> Text extract:
# Using technical analysis



## jlbrad (2 December 2004)

Hi!

I have d/l some free software and opened the software and thought where to start, I guess my question is what sort of filters are people using to initially identify potential stocks or maybe some suggestions of a software package that enables filters?

Thanks!


----------



## still_in_school (2 December 2004)

Hi Jlbrad,

personally i just use a small handful of technical indicators.

Bollinger Bands 
Slow Stochastics
RSI
MACD

Sometimes (Moving Aveages), but because of the MACD indicator, it already provides that information needed.

A typical enrty would be:

A bounce on the trend line.
Crossing or touching oversold area on a bollinger band
*+ve indications from *
Slow Stochastics
RSI
MACD

Typical an entry on these indications would be on a stock that has capability of a high margin lend, and usually you will find these are your typical blue chip stocks (with options to hedge your open positions)

eg.. below MAYNE Group Limited (currently holding and open position) 
as for this example, ive added in the EMA (expotential moving average, but this is an optional indicator i use)

cheers,
sis


----------



## The Barbarian Investor (2 December 2004)

Still in School,

Do you subscribe to BIG CHARTS ?

or is it free software?

The Barbarian Investor


----------



## still_in_school (2 December 2004)

> Required task: Please write the next part of the forum thread on technical analysis, picking up from its final line. The data that comes next has no role here.

> Excerpted records:
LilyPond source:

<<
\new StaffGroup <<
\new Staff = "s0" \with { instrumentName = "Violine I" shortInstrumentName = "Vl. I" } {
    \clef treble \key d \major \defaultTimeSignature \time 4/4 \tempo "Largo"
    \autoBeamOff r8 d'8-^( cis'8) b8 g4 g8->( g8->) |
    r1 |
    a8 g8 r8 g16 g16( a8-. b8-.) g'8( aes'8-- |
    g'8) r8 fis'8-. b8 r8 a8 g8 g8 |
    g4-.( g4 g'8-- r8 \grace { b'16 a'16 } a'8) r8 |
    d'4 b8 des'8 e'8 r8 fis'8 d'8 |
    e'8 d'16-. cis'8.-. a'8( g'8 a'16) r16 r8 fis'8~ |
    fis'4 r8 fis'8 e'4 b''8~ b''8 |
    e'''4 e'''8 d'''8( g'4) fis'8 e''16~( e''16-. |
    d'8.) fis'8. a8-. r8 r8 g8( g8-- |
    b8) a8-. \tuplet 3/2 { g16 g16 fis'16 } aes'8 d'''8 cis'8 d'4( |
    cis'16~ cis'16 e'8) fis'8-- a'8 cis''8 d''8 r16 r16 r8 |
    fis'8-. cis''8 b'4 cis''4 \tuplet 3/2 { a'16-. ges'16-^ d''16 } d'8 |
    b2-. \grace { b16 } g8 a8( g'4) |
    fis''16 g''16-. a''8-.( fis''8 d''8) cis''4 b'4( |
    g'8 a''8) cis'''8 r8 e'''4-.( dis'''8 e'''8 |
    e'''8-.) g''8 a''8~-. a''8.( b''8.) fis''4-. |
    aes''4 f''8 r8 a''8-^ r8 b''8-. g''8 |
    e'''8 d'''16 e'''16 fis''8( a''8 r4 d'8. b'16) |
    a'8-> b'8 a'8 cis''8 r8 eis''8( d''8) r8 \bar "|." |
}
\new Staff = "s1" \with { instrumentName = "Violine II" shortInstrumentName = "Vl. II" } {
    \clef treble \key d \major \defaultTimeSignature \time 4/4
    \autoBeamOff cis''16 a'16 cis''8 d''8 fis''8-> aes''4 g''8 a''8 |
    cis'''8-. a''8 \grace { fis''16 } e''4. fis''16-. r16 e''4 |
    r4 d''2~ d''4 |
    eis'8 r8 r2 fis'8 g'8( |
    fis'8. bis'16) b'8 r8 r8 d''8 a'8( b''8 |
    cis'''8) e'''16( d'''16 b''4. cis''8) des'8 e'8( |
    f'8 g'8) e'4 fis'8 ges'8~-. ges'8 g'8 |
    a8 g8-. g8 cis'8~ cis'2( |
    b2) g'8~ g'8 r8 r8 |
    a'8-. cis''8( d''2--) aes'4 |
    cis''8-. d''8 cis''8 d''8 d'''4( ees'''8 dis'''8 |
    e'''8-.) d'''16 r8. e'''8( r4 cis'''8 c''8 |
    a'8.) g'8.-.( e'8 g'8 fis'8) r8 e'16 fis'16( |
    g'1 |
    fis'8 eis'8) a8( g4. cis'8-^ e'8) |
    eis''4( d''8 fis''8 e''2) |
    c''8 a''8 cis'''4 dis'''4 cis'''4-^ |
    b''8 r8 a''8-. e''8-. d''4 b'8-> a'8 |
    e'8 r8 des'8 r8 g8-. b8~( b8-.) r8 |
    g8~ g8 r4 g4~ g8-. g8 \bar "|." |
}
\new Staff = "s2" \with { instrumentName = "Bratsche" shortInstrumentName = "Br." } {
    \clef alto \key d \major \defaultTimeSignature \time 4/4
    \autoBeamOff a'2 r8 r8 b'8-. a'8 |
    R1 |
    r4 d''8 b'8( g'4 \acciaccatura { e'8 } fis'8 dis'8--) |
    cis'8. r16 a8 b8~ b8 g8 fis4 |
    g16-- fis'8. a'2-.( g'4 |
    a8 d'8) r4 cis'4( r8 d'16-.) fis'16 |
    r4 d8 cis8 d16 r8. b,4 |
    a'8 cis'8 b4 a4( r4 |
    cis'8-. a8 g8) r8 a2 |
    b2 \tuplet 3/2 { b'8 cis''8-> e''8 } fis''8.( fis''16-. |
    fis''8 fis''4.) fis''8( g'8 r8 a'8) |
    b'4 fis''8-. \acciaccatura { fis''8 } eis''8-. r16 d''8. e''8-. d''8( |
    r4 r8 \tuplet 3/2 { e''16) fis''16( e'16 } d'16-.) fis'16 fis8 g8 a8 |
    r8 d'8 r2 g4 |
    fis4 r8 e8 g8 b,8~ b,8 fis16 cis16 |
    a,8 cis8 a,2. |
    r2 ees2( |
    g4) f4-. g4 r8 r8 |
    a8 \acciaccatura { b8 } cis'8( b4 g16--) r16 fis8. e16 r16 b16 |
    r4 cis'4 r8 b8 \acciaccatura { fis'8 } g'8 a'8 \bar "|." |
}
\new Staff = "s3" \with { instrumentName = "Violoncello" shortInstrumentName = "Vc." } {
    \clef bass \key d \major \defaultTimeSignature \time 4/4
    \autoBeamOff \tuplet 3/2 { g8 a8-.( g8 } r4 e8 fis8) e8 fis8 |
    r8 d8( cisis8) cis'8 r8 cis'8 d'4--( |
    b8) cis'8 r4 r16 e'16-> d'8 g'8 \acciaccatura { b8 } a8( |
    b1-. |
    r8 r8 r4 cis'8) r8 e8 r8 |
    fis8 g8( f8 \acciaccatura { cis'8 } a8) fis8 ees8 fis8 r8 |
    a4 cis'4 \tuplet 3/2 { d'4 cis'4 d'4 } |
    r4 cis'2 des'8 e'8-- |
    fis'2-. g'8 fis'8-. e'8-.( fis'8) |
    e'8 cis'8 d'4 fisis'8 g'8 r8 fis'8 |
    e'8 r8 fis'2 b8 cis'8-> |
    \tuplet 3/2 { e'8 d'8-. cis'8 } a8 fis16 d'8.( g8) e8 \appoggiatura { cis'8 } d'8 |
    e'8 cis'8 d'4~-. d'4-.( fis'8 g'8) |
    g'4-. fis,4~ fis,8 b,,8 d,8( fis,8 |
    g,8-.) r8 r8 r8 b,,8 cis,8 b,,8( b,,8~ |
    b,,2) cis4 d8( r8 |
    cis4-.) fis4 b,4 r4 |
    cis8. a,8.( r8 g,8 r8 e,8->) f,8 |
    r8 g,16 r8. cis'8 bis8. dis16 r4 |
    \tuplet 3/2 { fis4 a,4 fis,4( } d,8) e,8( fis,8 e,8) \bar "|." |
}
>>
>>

> Result of this exercise:
Hi Barbarian Investor,

the charting software i use, is free from E*Trade, personally i find etrades, charts best suit me because, there live data, and only carry a few indicators, in which you really need, but because having an account with etrade, the charting software is free, but the software can be updated live to the second.. it kinda beats other charting software...

i do use ezycast, but havent used that software in a while, problem is, that the software has to be download every hour again, and it takes a few mins to do, program is user friendly, but because it takes a few more seconds than etrade and isnt live to the second... i personally just dont bother with it... (though ezycast is great for fibonacci retracements - hope i spelt that right)

Cheers,
sis


----------



## jlbrad (2 December 2004)

THANKS!

firstly for the detail it helped me look out for a couple of things

also perhaps a coincidence but mayne was added to my watchlist yesterday hmmm 

cheers!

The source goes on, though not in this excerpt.